📘Functions
🔑 What is a Function?
● A function is a rule that relates each input to exactly one output.
● Think of it like a machine: you put something in (input), the machine follows a rule, and gives exactly
one output.
Example:
f(x) = x + 2
If x = 3 → f(3) = 3 + 2 = 5
🧮 Key Terms
● Domain – the set of all possible inputs (x-values).
● Range – the set of all possible outputs (y-values).
● Function Notation – written as f(x), which means “f of x.
📊 Types of Functions
1. Linear Function: f(x) = mx + b
○ Graph is a straight line.
○ Example: f(x) = 2x + 3
2. Quadratic Function: f(x) = ax² + bx + c
○ Graph is a parabola (U-shape).
○ Example: f(x) = x² – 4
3. Cubic Function: f(x) = ax³ + bx² + cx + d
○ Graph has curves that may go up and down.

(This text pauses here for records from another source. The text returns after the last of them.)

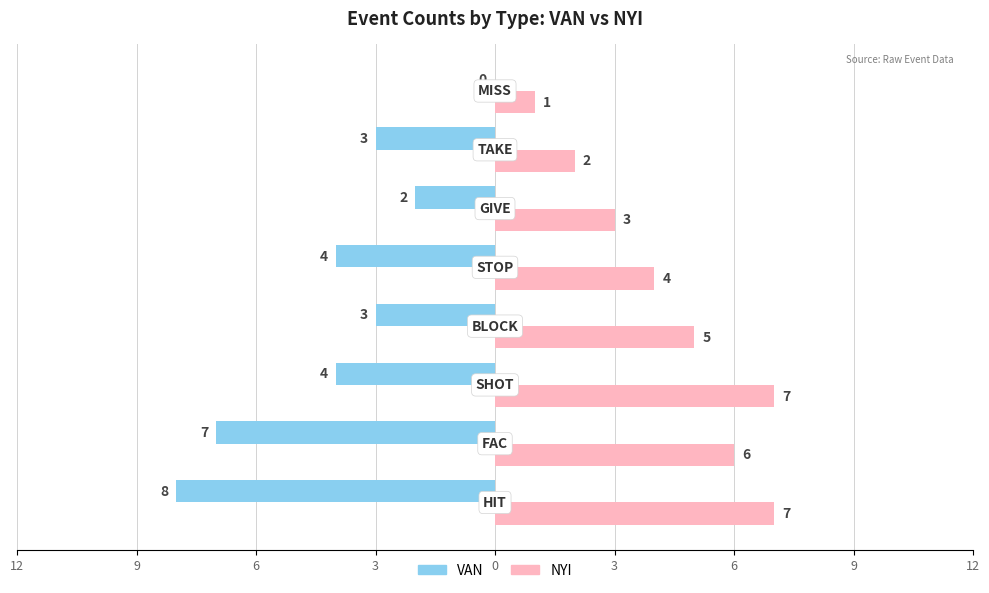

Which series has the largest range (max minus min)?

VAN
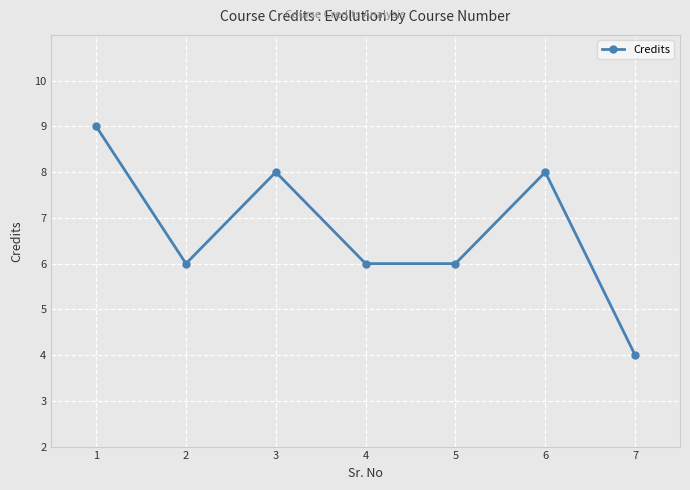

Reading right to left, extract all data points from this chart.

4	8	6	6	8	6	9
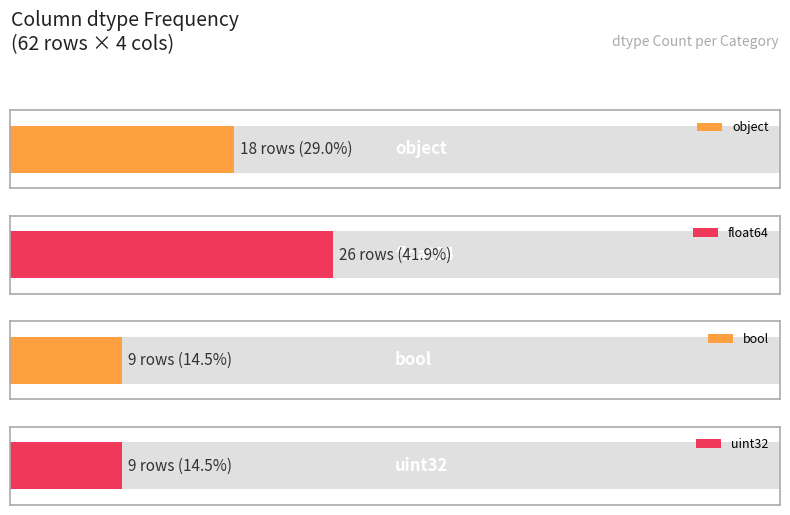

What is the maximum value shown in the chart?

26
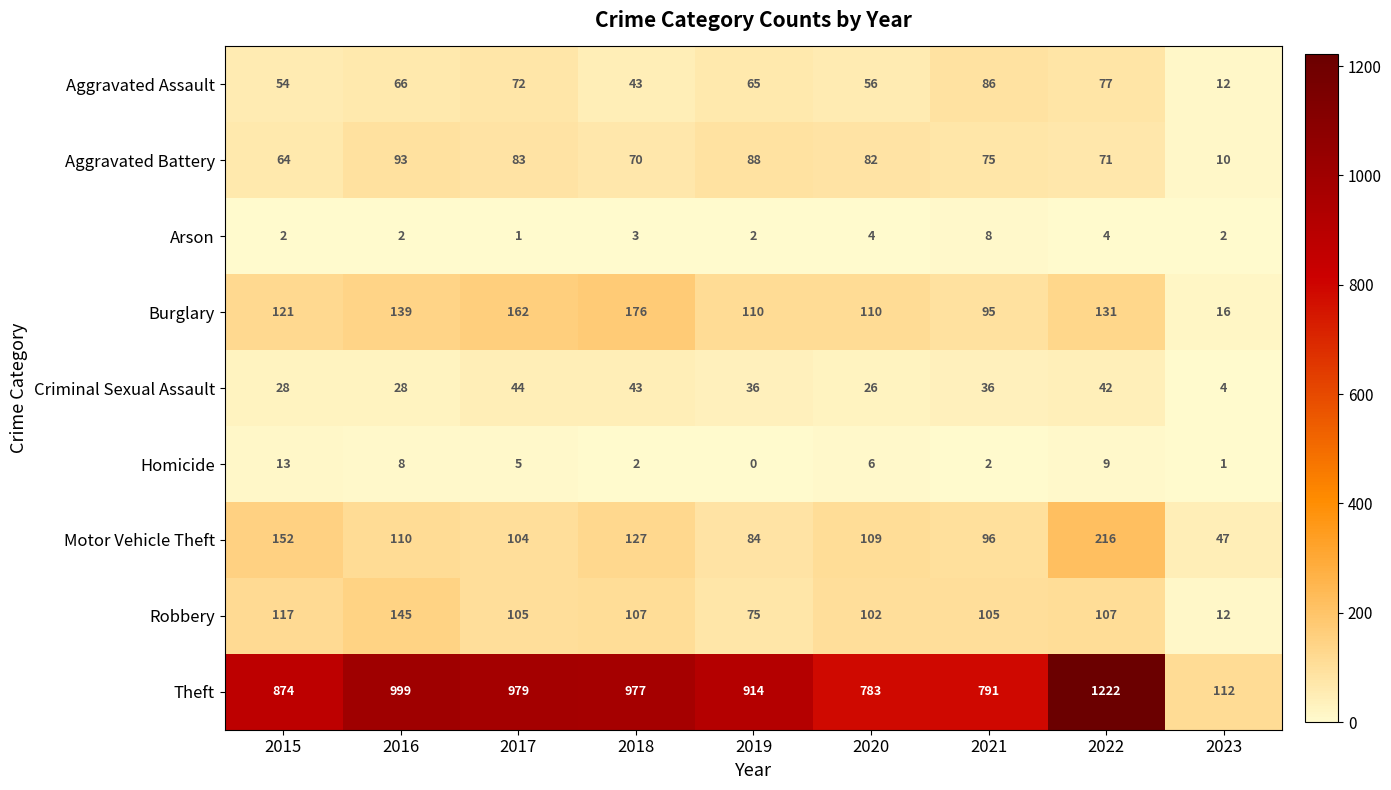

True or false: Criminal Sexual Assault has a value of 16 at 2022.

False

4. Absolute Value Function: f(x) = |x|
○ Graph is a V-shape.
5. Square Root Function: f(x) = √x
○ Graph starts at (0,0) and curves upward
📝 How to Check if a Relation is a Function
● Use the Vertical Line Test: If a vertical line crosses the graph more than once, it is NOT a function.
● Example: A circle is not a function, because some x-values have two different y-values.